# DATA FOR THIS EXERCISE start
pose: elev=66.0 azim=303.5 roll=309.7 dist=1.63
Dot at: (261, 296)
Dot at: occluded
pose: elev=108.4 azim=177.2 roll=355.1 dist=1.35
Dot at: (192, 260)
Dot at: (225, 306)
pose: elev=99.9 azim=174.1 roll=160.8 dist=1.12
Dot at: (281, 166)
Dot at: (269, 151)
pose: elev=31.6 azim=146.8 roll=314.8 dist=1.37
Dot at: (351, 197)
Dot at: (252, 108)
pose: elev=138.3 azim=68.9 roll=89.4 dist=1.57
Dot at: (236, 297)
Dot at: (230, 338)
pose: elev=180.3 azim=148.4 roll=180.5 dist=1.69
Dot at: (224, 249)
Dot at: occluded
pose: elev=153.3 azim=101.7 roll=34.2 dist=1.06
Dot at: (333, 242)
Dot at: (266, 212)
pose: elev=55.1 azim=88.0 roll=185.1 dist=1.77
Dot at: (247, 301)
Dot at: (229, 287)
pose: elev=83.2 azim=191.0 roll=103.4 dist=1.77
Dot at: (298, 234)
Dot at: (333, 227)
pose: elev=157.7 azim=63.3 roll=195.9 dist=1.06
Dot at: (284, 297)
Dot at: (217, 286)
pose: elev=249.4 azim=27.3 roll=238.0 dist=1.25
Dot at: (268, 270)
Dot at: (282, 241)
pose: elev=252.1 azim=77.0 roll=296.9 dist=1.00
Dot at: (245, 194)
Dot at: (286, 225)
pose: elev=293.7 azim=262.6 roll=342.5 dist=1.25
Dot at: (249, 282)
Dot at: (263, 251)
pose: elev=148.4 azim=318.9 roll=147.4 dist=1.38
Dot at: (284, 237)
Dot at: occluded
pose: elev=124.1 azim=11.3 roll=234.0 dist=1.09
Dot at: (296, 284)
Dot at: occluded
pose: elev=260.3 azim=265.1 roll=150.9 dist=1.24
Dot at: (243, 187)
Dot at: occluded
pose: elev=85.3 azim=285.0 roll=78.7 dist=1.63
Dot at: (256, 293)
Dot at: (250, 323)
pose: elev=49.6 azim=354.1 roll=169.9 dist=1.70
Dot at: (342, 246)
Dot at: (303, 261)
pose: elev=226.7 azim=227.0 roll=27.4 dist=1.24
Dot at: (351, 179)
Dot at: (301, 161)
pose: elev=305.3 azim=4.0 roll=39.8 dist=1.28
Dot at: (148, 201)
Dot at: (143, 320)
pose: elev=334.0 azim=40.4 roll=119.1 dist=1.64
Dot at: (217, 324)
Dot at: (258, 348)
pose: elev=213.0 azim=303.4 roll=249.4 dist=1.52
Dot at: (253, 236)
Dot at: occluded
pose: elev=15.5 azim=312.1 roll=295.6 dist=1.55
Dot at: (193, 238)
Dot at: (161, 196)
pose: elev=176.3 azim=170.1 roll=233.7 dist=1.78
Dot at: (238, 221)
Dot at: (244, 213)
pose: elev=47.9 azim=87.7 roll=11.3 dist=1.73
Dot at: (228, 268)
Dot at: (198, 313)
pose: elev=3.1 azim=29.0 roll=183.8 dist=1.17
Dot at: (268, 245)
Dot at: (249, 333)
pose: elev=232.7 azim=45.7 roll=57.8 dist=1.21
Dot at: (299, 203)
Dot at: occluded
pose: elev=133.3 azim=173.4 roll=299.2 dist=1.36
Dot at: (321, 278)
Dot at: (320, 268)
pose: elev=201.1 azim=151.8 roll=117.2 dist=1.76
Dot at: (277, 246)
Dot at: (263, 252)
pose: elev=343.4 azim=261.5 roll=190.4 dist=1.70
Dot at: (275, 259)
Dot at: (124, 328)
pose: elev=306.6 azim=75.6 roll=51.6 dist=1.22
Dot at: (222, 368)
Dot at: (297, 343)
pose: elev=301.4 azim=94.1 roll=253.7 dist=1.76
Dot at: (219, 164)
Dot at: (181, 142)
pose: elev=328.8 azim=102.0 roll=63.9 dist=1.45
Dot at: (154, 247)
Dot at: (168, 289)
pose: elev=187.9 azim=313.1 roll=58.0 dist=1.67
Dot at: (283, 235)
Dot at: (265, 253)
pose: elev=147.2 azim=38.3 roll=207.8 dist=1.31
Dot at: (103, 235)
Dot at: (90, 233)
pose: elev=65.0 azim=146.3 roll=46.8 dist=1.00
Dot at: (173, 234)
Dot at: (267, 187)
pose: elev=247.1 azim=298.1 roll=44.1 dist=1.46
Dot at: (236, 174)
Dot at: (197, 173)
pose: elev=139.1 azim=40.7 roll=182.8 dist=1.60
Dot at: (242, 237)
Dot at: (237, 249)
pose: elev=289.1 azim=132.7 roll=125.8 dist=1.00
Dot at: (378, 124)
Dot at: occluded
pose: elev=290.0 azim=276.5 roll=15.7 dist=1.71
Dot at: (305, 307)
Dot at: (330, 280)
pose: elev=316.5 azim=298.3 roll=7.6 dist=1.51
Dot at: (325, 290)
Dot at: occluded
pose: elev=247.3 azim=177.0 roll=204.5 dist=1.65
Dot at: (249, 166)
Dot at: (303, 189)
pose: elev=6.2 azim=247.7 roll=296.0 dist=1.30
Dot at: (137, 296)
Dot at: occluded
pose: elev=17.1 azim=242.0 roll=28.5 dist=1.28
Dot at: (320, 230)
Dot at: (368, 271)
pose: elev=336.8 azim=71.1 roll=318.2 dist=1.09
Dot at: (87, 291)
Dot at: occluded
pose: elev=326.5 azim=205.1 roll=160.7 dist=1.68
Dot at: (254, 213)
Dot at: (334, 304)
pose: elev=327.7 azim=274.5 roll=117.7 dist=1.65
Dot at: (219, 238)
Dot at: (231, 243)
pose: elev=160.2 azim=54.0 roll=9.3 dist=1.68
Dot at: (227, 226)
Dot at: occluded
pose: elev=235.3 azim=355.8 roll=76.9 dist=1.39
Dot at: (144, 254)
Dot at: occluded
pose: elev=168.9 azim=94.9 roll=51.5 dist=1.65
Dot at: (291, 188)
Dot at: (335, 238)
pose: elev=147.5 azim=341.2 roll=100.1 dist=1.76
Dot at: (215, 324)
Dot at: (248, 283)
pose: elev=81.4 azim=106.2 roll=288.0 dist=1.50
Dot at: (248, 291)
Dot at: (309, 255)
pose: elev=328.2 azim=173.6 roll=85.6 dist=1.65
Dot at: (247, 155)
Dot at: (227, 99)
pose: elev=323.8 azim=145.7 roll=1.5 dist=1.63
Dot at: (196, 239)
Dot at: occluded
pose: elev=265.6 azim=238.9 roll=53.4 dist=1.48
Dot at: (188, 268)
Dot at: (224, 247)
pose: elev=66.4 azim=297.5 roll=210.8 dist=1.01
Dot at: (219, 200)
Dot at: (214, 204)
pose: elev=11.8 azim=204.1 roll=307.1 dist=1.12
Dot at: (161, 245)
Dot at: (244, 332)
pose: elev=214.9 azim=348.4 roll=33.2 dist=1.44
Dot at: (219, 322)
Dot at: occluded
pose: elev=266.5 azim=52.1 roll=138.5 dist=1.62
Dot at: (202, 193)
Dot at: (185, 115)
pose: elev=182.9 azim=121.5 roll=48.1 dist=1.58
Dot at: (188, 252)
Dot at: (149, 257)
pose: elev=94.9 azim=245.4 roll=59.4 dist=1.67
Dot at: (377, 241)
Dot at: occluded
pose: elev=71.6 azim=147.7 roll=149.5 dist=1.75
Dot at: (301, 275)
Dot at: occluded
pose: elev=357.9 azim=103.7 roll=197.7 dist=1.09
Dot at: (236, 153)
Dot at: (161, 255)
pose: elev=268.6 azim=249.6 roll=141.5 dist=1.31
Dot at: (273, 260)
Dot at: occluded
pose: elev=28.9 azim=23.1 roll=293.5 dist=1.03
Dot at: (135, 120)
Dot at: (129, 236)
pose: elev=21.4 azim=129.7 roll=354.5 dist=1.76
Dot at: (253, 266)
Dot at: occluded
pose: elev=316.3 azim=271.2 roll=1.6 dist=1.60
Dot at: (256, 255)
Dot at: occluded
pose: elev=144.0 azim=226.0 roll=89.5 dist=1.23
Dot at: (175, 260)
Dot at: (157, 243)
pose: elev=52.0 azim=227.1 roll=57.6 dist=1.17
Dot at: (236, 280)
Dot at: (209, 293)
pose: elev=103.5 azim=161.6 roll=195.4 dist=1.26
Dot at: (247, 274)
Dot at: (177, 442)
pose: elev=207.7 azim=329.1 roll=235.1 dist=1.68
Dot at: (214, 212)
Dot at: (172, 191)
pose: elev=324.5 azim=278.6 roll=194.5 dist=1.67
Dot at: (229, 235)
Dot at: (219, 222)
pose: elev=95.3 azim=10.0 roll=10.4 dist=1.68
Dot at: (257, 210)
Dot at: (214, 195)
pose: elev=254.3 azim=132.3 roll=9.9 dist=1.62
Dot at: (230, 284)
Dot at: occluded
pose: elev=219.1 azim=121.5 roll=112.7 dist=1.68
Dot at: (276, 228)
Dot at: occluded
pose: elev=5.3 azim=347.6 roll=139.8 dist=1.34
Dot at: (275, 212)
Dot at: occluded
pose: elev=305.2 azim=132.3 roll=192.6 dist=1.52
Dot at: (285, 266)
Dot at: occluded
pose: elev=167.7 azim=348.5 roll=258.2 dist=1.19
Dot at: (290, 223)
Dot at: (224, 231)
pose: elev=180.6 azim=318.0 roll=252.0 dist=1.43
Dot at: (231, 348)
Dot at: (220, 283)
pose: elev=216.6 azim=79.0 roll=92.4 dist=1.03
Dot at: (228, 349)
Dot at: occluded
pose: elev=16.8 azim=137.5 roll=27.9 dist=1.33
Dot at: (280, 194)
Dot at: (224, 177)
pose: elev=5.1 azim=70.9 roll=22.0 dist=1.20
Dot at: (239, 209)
# DATA FOR THIS EXERCISE end
◆ WHAT IS ASKED ◆
Rewrite the entries from the line with "pose: elev=157.7 azim=63.3" to the line with "Dot at: (297, 343)", replacing "dist" with "distance" and leaving everything else unchanged.

◆ ANSWER TO THE TASK ◆
pose: elev=157.7 azim=63.3 roll=195.9 distance=1.06
Dot at: (284, 297)
Dot at: (217, 286)
pose: elev=249.4 azim=27.3 roll=238.0 distance=1.25
Dot at: (268, 270)
Dot at: (282, 241)
pose: elev=252.1 azim=77.0 roll=296.9 distance=1.00
Dot at: (245, 194)
Dot at: (286, 225)
pose: elev=293.7 azim=262.6 roll=342.5 distance=1.25
Dot at: (249, 282)
Dot at: (263, 251)
pose: elev=148.4 azim=318.9 roll=147.4 distance=1.38
Dot at: (284, 237)
Dot at: occluded
pose: elev=124.1 azim=11.3 roll=234.0 distance=1.09
Dot at: (296, 284)
Dot at: occluded
pose: elev=260.3 azim=265.1 roll=150.9 distance=1.24
Dot at: (243, 187)
Dot at: occluded
pose: elev=85.3 azim=285.0 roll=78.7 distance=1.63
Dot at: (256, 293)
Dot at: (250, 323)
pose: elev=49.6 azim=354.1 roll=169.9 distance=1.70
Dot at: (342, 246)
Dot at: (303, 261)
pose: elev=226.7 azim=227.0 roll=27.4 distance=1.24
Dot at: (351, 179)
Dot at: (301, 161)
pose: elev=305.3 azim=4.0 roll=39.8 distance=1.28
Dot at: (148, 201)
Dot at: (143, 320)
pose: elev=334.0 azim=40.4 roll=119.1 distance=1.64
Dot at: (217, 324)
Dot at: (258, 348)
pose: elev=213.0 azim=303.4 roll=249.4 distance=1.52
Dot at: (253, 236)
Dot at: occluded
pose: elev=15.5 azim=312.1 roll=295.6 distance=1.55
Dot at: (193, 238)
Dot at: (161, 196)
pose: elev=176.3 azim=170.1 roll=233.7 distance=1.78
Dot at: (238, 221)
Dot at: (244, 213)
pose: elev=47.9 azim=87.7 roll=11.3 distance=1.73
Dot at: (228, 268)
Dot at: (198, 313)
pose: elev=3.1 azim=29.0 roll=183.8 distance=1.17
Dot at: (268, 245)
Dot at: (249, 333)
pose: elev=232.7 azim=45.7 roll=57.8 distance=1.21
Dot at: (299, 203)
Dot at: occluded
pose: elev=133.3 azim=173.4 roll=299.2 distance=1.36
Dot at: (321, 278)
Dot at: (320, 268)
pose: elev=201.1 azim=151.8 roll=117.2 distance=1.76
Dot at: (277, 246)
Dot at: (263, 252)
pose: elev=343.4 azim=261.5 roll=190.4 distance=1.70
Dot at: (275, 259)
Dot at: (124, 328)
pose: elev=306.6 azim=75.6 roll=51.6 distance=1.22
Dot at: (222, 368)
Dot at: (297, 343)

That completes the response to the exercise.